## Records shown
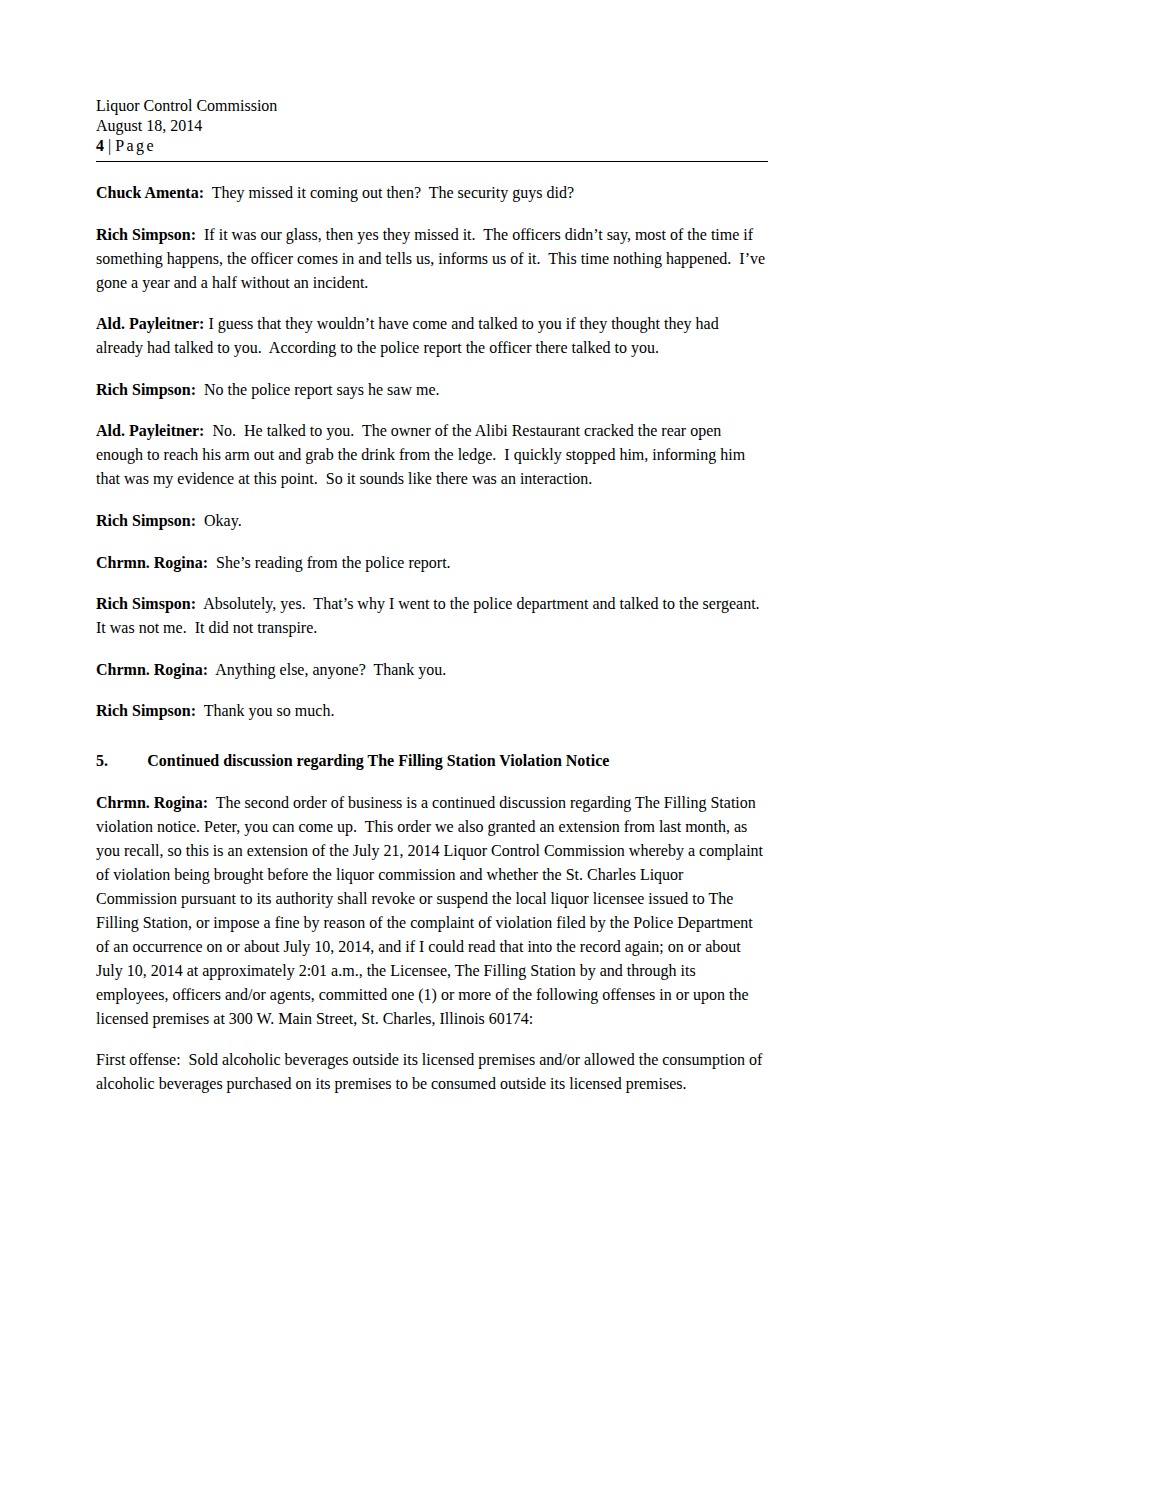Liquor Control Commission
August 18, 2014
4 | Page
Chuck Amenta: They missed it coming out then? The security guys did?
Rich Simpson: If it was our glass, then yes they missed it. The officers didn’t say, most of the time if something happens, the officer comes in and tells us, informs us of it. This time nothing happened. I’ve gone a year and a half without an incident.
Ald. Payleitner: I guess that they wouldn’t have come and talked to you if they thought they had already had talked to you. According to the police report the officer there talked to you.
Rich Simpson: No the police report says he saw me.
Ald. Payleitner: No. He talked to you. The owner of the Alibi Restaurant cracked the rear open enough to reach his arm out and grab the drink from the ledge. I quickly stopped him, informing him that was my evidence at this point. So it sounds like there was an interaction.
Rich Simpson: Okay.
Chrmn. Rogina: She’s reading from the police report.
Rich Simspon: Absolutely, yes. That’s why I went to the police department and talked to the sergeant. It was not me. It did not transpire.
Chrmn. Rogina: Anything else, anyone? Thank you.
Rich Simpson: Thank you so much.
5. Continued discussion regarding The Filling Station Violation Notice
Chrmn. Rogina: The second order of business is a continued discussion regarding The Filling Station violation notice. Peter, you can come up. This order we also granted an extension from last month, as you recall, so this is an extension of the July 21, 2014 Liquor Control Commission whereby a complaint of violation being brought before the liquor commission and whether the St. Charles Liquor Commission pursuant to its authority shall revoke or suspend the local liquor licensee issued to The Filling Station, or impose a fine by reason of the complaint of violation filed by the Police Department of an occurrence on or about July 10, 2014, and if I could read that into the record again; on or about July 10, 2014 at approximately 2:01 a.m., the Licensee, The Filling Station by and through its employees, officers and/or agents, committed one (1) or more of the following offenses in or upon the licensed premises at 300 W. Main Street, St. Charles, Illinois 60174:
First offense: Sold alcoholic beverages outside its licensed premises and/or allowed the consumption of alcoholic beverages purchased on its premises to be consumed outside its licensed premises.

## To do
Drop the images and quote the entries word for word.

## Answer to this problem
Liquor Control Commission
August 18, 2014
4 | Page
Chuck Amenta: They missed it coming out then? The security guys did?
Rich Simpson: If it was our glass, then yes they missed it. The officers didn’t say, most of the time if something happens, the officer comes in and tells us, informs us of it. This time nothing happened. I’ve gone a year and a half without an incident.
Ald. Payleitner: I guess that they wouldn’t have come and talked to you if they thought they had already had talked to you. According to the police report the officer there talked to you.
Rich Simpson: No the police report says he saw me.
Ald. Payleitner: No. He talked to you. The owner of the Alibi Restaurant cracked the rear open enough to reach his arm out and grab the drink from the ledge. I quickly stopped him, informing him that was my evidence at this point. So it sounds like there was an interaction.
Rich Simpson: Okay.
Chrmn. Rogina: She’s reading from the police report.
Rich Simspon: Absolutely, yes. That’s why I went to the police department and talked to the sergeant. It was not me. It did not transpire.
Chrmn. Rogina: Anything else, anyone? Thank you.
Rich Simpson: Thank you so much.
5. Continued discussion regarding The Filling Station Violation Notice
Chrmn. Rogina: The second order of business is a continued discussion regarding The Filling Station violation notice. Peter, you can come up. This order we also granted an extension from last month, as you recall, so this is an extension of the July 21, 2014 Liquor Control Commission whereby a complaint of violation being brought before the liquor commission and whether the St. Charles Liquor Commission pursuant to its authority shall revoke or suspend the local liquor licensee issued to The Filling Station, or impose a fine by reason of the complaint of violation filed by the Police Department of an occurrence on or about July 10, 2014, and if I could read that into the record again; on or about July 10, 2014 at approximately 2:01 a.m., the Licensee, The Filling Station by and through its employees, officers and/or agents, committed one (1) or more of the following offenses in or upon the licensed premises at 300 W. Main Street, St. Charles, Illinois 60174:
First offense: Sold alcoholic beverages outside its licensed premises and/or allowed the consumption of alcoholic beverages purchased on its premises to be consumed outside its licensed premises.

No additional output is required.